Glossary
What is AI agent platform?
Last updated: 2026-05-05
Definition
An AI agent platform is software that lets organizations build, deploy, govern, and monitor AI agents at scale — typically with a workspace UI, multi-LLM access, knowledge bases, integrations, scheduling, and audit logging. The platform replaces the need for each team to assemble agent infrastructure from raw frameworks.
Why AI agent platform matters
A 2025 IDC survey found that 70% of enterprises using AI cited governance, integration, and observability — not raw model capability — as their top blockers to scaling. AI agent platforms exist to solve those three problems as a product, instead of leaving each team to engineer them.
How AI agent platform works
- 1Teams build agents from templates or by configuring goals, models, tools, and knowledge sources.
- 2The platform routes each agent call through a model gateway that supports multiple LLM vendors and applies pre-call controls (PII redaction, prompt logging).
- 3Agents access enterprise data via knowledge bases (RAG) and tools (CRM, email, internal APIs) configured in the platform.
- 4Multi-agent pipelines chain specialized agents into workflows that run on triggers or schedules.
- 5Every step is recorded in an audit log; high-risk decisions pause for human approval.
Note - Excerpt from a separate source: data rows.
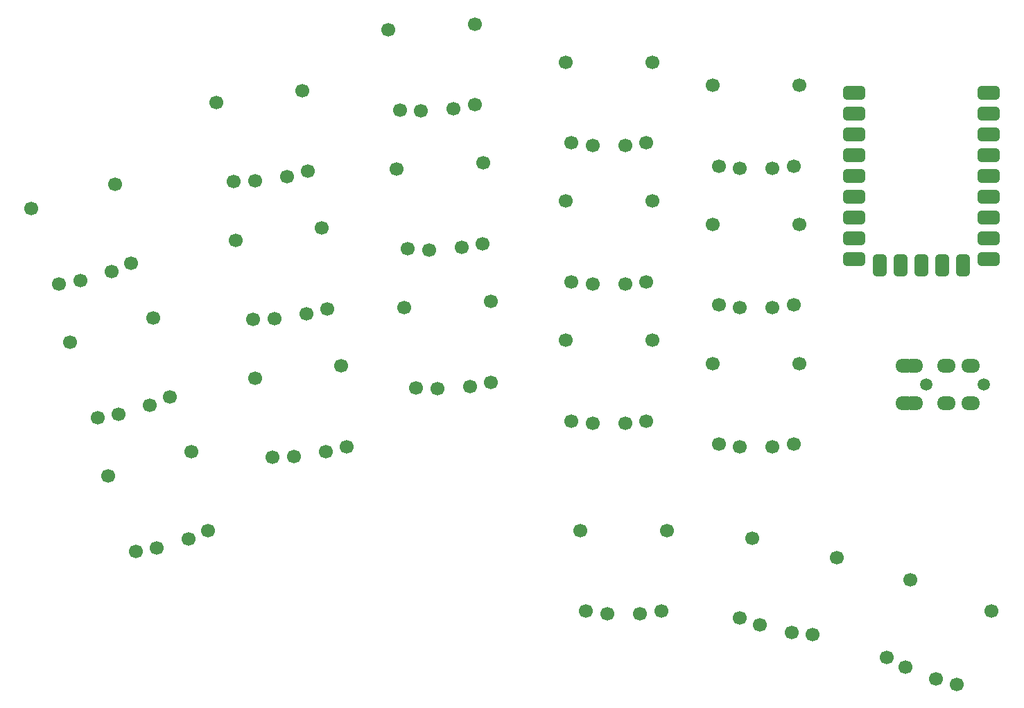
<source format=gbr>
%TF.GenerationSoftware,KiCad,Pcbnew,7.0.2-0*%
%TF.CreationDate,2023-05-15T17:52:50-04:00*%
%TF.ProjectId,mini,6d696e69-2e6b-4696-9361-645f70636258,v1.0.0*%
%TF.SameCoordinates,Original*%
%TF.FileFunction,Soldermask,Bot*%
%TF.FilePolarity,Negative*%
%FSLAX46Y46*%
G04 Gerber Fmt 4.6, Leading zero omitted, Abs format (unit mm)*
G04 Created by KiCad (PCBNEW 7.0.2-0) date 2023-05-15 17:52:50*
%MOMM*%
%LPD*%
G01*
G04 APERTURE LIST*
G04 Aperture macros list*
%AMRoundRect*
0 Rectangle with rounded corners*
0 $1 Rounding radius*
0 $2 $3 $4 $5 $6 $7 $8 $9 X,Y pos of 4 corners*
0 Add a 4 corners polygon primitive as box body*
4,1,4,$2,$3,$4,$5,$6,$7,$8,$9,$2,$3,0*
0 Add four circle primitives for the rounded corners*
1,1,$1+$1,$2,$3*
1,1,$1+$1,$4,$5*
1,1,$1+$1,$6,$7*
1,1,$1+$1,$8,$9*
0 Add four rect primitives between the rounded corners*
20,1,$1+$1,$2,$3,$4,$5,0*
20,1,$1+$1,$4,$5,$6,$7,0*
20,1,$1+$1,$6,$7,$8,$9,0*
20,1,$1+$1,$8,$9,$2,$3,0*%
G04 Aperture macros list end*
%ADD10C,1.700000*%
%ADD11C,1.500000*%
%ADD12O,2.300000X1.700000*%
%ADD13RoundRect,0.450000X-0.900000X-0.400000X0.900000X-0.400000X0.900000X0.400000X-0.900000X0.400000X0*%
%ADD14RoundRect,0.450050X-0.899950X-0.400050X0.899950X-0.400050X0.899950X0.400050X-0.899950X0.400050X0*%
%ADD15RoundRect,0.450000X-0.400000X-0.900000X0.400000X-0.900000X0.400000X0.900000X-0.400000X0.900000X0*%
%ADD16RoundRect,0.443700X-0.393700X-0.906300X0.393700X-0.906300X0.393700X0.906300X-0.393700X0.906300X0*%
G04 APERTURE END LIST*
D10*
%TO.C,S18*%
X188682125Y-119091035D03*
X197233722Y-122373685D03*
X190983252Y-120295698D03*
X194717574Y-121729170D03*
X201435824Y-113435943D03*
X191539871Y-109637243D03*
%TD*%
%TO.C,S7*%
X131195715Y-86137661D03*
X140333401Y-85498692D03*
X133790357Y-86256959D03*
X137780613Y-85977933D03*
X140364546Y-75622461D03*
X129790367Y-76361880D03*
%TD*%
%TO.C,S11*%
X150166600Y-73200400D03*
X159326600Y-73200400D03*
X152746600Y-73500400D03*
X156746600Y-73500400D03*
X160046600Y-63350400D03*
X149446600Y-63350400D03*
%TD*%
%TO.C,S16*%
X151966600Y-113433800D03*
X161126600Y-113433800D03*
X154546600Y-113733800D03*
X158546600Y-113733800D03*
X161846600Y-103583800D03*
X151246600Y-103583800D03*
%TD*%
%TO.C,S4*%
X113662455Y-94603480D03*
X122733311Y-93328654D03*
X116259099Y-94541494D03*
X120220171Y-93984801D03*
X122075449Y-83474309D03*
X111578607Y-84949544D03*
%TD*%
%TO.C,S5*%
X111296555Y-77768880D03*
X120367411Y-76494054D03*
X113893199Y-77706894D03*
X117854271Y-77150201D03*
X119709549Y-66639709D03*
X109212707Y-68114944D03*
%TD*%
%TO.C,S10*%
X150166600Y-90200400D03*
X159326600Y-90200400D03*
X152746600Y-90500400D03*
X156746600Y-90500400D03*
X160046600Y-80350400D03*
X149446600Y-80350400D03*
%TD*%
%TO.C,S6*%
X108930655Y-60934380D03*
X118001511Y-59659554D03*
X111527299Y-60872394D03*
X115488371Y-60315701D03*
X117343649Y-49805209D03*
X106846807Y-51280444D03*
%TD*%
%TO.C,S13*%
X168166600Y-93033800D03*
X177326600Y-93033800D03*
X170746600Y-93333800D03*
X174746600Y-93333800D03*
X178046600Y-83183800D03*
X167446600Y-83183800D03*
%TD*%
%TO.C,S3*%
X87631472Y-73481954D03*
X96436629Y-70957116D03*
X90194218Y-73059188D03*
X94039265Y-71956638D03*
X94413710Y-61290229D03*
X84224336Y-64211985D03*
%TD*%
D11*
%TO.C,TRRS1*%
X200546600Y-85733800D03*
X193546600Y-85733800D03*
D12*
X190846600Y-83433800D03*
X190846600Y-88033800D03*
X191946600Y-83433800D03*
X191946600Y-88033800D03*
X195946600Y-83433800D03*
X195946600Y-88033800D03*
X198946600Y-83433800D03*
X198946600Y-88033800D03*
%TD*%
D10*
%TO.C,S9*%
X129223015Y-52192661D03*
X138360701Y-51553692D03*
X131817657Y-52311959D03*
X135807913Y-52032933D03*
X138391846Y-41677461D03*
X127817667Y-42416880D03*
%TD*%
%TO.C,S1*%
X97003172Y-106164854D03*
X105808329Y-103640016D03*
X99565918Y-105742088D03*
X103410965Y-104639538D03*
X103785410Y-93973129D03*
X93596036Y-96894885D03*
%TD*%
%TO.C,S2*%
X92317372Y-89823454D03*
X101122529Y-87298616D03*
X94880118Y-89400688D03*
X98725165Y-88298138D03*
X99099610Y-77631729D03*
X88910236Y-80553485D03*
%TD*%
D13*
%TO.C,RP2040Zero1*%
X201126600Y-50073800D03*
X201126600Y-50073800D03*
X201126600Y-52613800D03*
X201126600Y-52613800D03*
X201126600Y-55153800D03*
X201126600Y-55153800D03*
X201126600Y-57693800D03*
X201126600Y-57693800D03*
X201126600Y-60233800D03*
X201126600Y-60233800D03*
D14*
X201126600Y-62773800D03*
X201126600Y-62773800D03*
X201126600Y-65313800D03*
X201126600Y-65313800D03*
X201126600Y-67853800D03*
X201126600Y-67853800D03*
X201126600Y-70393800D03*
X201126600Y-70393800D03*
D15*
X197986600Y-71203800D03*
X197986600Y-71203800D03*
D16*
X195446600Y-71203800D03*
X195446600Y-71203800D03*
X192906600Y-71203800D03*
X192906600Y-71203800D03*
X190366600Y-71203800D03*
X190366600Y-71203800D03*
X187826600Y-71203800D03*
X187826600Y-71203800D03*
D14*
X184686600Y-70393800D03*
X184686600Y-70393800D03*
X184686600Y-67853800D03*
X184686600Y-67853800D03*
X184686600Y-65313800D03*
X184686600Y-65313800D03*
X184686600Y-62773800D03*
X184686600Y-62773800D03*
X184686600Y-50073800D03*
X184686600Y-50073800D03*
X184686600Y-52613800D03*
X184686600Y-52613800D03*
X184686600Y-55153800D03*
X184686600Y-55153800D03*
X184686600Y-60233800D03*
X184686600Y-60233800D03*
X184686600Y-57693800D03*
X184686600Y-57693800D03*
%TD*%
D10*
%TO.C,S8*%
X130209315Y-69165161D03*
X139347001Y-68526192D03*
X132803957Y-69284459D03*
X136794213Y-69005433D03*
X139378146Y-58649961D03*
X128803967Y-59389380D03*
%TD*%
%TO.C,S15*%
X168166600Y-59033800D03*
X177326600Y-59033800D03*
X170746600Y-59333800D03*
X174746600Y-59333800D03*
X178046600Y-49183800D03*
X167446600Y-49183800D03*
%TD*%
%TO.C,S12*%
X150166600Y-56200400D03*
X159326600Y-56200400D03*
X152746600Y-56500400D03*
X156746600Y-56500400D03*
X160046600Y-46350400D03*
X149446600Y-46350400D03*
%TD*%
%TO.C,S14*%
X168166600Y-76033800D03*
X177326600Y-76033800D03*
X170746600Y-76333800D03*
X174746600Y-76333800D03*
X178046600Y-66183800D03*
X167446600Y-66183800D03*
%TD*%
%TO.C,S17*%
X170736735Y-114272812D03*
X179661965Y-116333363D03*
X173183124Y-115145496D03*
X177080604Y-116045300D03*
X182579279Y-106897783D03*
X172250956Y-104513302D03*
%TD*%
M02*

</source>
- 6Admins monitor cost, performance, and risk per agent and per team.
Examples
- AgentWorks: a finished SaaS platform for European business teams with EU AI Act compliance built in.
- Microsoft Copilot Studio: agent platform for organizations standardized on Microsoft 365 and Azure.
- Salesforce Agentforce: agent platform built into the Salesforce CRM stack.
References
Related concepts
AI agent
An AI agent is a software program that uses a large language model (LLM) to autonomously plan and complete a task, combining reasoning, tool use, and memory. Unlike a one-shot prompt, an agent can break a goal into steps, call external tools or APIs, and decide what to do next based on intermediate results.
Multi-agent orchestration
Multi-agent orchestration is the practice of chaining multiple specialized AI agents into a single workflow, where each agent has a defined role (researcher, writer, reviewer, publisher) and outputs flow from one agent to the next. The orchestrator decides the order, handles retries, and enforces guardrails between steps.
Retrieval-Augmented Generation (RAG)
Retrieval-Augmented Generation (RAG) is a technique that grounds a large language model in a specific corpus of documents at query time. Instead of relying only on what the model learned during training, RAG retrieves relevant passages from your data and adds them to the prompt — letting the model answer using your knowledge, current and proprietary.
Human-in-the-loop (HITL)
Human-in-the-loop (HITL) is a design pattern where a human reviewer must approve, edit, or veto an AI agent's output before it executes a consequential action. The agent pauses, surfaces what it is about to do, waits for the human, and then proceeds — a deliberate brake to keep autonomy bounded.
FAQ
AI agent platform — common questions
- What is the difference between an AI agent platform and an AI agent framework?
- A framework (like CrewAI or LangChain) is a code library that developers use to build their own agent applications. A platform (like AgentWorks) is a finished product with a UI, governance, integrations, and managed deployment — designed for business users to operate agents without writing code.
- What features should an AI agent platform have?
- A complete platform has: (1) multi-LLM access, (2) prebuilt agent templates, (3) knowledge base + RAG, (4) integrations to business systems, (5) multi-agent pipelines, (6) human-in-the-loop approval, (7) audit logging, (8) per-agent risk classification, and (9) cost transparency.
- Are AI agent platforms EU AI Act compliant?
- Most are not by default. EU AI Act compliance requires per-agent risk classification, audit logging, PII protection, and human-in-the-loop on high-risk decisions. AgentWorks ships these as core features; many US-origin platforms expect the deploying organization to layer them on.
- How do AI agent platforms price?
- Common models include: per-seat license, per-agent fee, per-conversation fee, per-token pass-through, or credit packs. AgentWorks uses transparent per-token pricing in EUR with a live wallet; other platforms charge tenant licenses on top of metered usage.